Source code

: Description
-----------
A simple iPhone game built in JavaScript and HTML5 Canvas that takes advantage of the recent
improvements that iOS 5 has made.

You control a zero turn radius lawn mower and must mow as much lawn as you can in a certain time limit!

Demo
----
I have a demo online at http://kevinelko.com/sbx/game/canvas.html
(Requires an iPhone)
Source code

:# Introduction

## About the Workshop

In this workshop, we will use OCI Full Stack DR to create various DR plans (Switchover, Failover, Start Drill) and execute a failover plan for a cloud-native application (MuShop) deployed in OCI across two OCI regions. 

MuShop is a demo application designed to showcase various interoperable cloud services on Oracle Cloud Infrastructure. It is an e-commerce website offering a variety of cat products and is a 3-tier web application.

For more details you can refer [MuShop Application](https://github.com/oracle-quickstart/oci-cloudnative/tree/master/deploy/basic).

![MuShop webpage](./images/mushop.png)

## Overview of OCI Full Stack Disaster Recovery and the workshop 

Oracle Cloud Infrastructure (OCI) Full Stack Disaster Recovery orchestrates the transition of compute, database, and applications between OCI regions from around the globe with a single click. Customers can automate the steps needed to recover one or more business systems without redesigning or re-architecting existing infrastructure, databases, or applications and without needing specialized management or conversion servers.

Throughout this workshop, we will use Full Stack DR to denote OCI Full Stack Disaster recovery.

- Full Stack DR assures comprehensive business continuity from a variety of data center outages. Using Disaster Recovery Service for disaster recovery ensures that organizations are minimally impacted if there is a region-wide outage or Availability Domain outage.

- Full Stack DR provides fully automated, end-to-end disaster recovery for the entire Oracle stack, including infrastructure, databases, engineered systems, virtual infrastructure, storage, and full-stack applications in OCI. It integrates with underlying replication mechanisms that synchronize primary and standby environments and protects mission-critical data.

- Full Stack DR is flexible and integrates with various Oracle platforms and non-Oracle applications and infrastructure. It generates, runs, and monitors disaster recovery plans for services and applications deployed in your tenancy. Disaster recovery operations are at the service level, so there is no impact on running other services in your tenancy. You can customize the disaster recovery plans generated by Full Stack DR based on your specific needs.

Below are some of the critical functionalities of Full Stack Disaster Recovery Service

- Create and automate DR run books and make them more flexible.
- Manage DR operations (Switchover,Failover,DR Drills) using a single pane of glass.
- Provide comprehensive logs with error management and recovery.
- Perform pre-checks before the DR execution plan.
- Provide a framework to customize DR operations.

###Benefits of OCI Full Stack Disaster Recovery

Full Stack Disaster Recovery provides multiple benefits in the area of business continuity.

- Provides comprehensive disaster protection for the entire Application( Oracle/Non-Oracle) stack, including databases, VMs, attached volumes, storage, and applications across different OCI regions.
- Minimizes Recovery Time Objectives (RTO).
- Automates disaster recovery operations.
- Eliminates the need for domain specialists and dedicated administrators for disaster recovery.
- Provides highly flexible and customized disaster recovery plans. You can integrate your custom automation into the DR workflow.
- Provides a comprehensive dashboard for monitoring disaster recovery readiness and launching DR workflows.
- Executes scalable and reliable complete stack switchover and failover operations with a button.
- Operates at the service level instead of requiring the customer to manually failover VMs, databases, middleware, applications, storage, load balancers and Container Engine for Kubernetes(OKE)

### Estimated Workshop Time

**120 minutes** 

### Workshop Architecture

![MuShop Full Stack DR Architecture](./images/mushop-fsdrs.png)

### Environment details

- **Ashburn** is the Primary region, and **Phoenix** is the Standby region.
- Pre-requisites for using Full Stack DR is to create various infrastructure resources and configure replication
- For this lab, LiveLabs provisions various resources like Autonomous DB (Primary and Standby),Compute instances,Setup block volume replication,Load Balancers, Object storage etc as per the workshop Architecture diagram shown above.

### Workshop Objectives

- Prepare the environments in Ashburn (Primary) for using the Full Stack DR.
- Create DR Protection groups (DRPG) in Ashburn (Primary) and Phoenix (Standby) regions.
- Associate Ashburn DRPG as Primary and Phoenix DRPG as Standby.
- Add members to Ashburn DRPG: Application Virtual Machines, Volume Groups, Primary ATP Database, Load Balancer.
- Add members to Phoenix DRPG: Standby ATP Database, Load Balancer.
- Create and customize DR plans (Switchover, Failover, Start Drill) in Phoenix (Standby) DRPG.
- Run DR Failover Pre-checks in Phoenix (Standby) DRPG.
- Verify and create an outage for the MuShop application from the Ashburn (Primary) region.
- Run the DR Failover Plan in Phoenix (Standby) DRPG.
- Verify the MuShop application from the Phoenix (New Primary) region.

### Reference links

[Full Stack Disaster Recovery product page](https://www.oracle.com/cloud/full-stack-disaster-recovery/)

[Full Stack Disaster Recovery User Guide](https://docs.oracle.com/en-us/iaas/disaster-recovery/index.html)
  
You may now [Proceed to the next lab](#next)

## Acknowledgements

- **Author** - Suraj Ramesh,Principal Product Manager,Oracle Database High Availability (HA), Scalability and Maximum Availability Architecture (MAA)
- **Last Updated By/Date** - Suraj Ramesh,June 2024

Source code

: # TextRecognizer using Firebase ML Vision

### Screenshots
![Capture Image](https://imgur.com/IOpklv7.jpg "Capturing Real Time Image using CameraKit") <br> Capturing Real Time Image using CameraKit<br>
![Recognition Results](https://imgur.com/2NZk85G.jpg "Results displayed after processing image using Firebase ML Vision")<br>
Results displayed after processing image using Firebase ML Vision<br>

#####

**Exercise aim:**
Pull out every line above that contains the word "with".

**Answer to the exercise:**
Oracle Cloud Infrastructure (OCI) Full Stack Disaster Recovery orchestrates the transition of compute, database, and applications between OCI regions from around the globe with a single click. Customers can automate the steps needed to recover one or more business systems without redesigning or re-architecting existing infrastructure, databases, or applications and without needing specialized management or conversion servers.
- Full Stack DR provides fully automated, end-to-end disaster recovery for the entire Oracle stack, including infrastructure, databases, engineered systems, virtual infrastructure, storage, and full-stack applications in OCI. It integrates with underlying replication mechanisms that synchronize primary and standby environments and protects mission-critical data.
- Full Stack DR is flexible and integrates with various Oracle platforms and non-Oracle applications and infrastructure. It generates, runs, and monitors disaster recovery plans for services and applications deployed in your tenancy. Disaster recovery operations are at the service level, so there is no impact on running other services in your tenancy. You can customize the disaster recovery plans generated by Full Stack DR based on your specific needs.
- Provide comprehensive logs with error management and recovery.
- Executes scalable and reliable complete stack switchover and failover operations with a button.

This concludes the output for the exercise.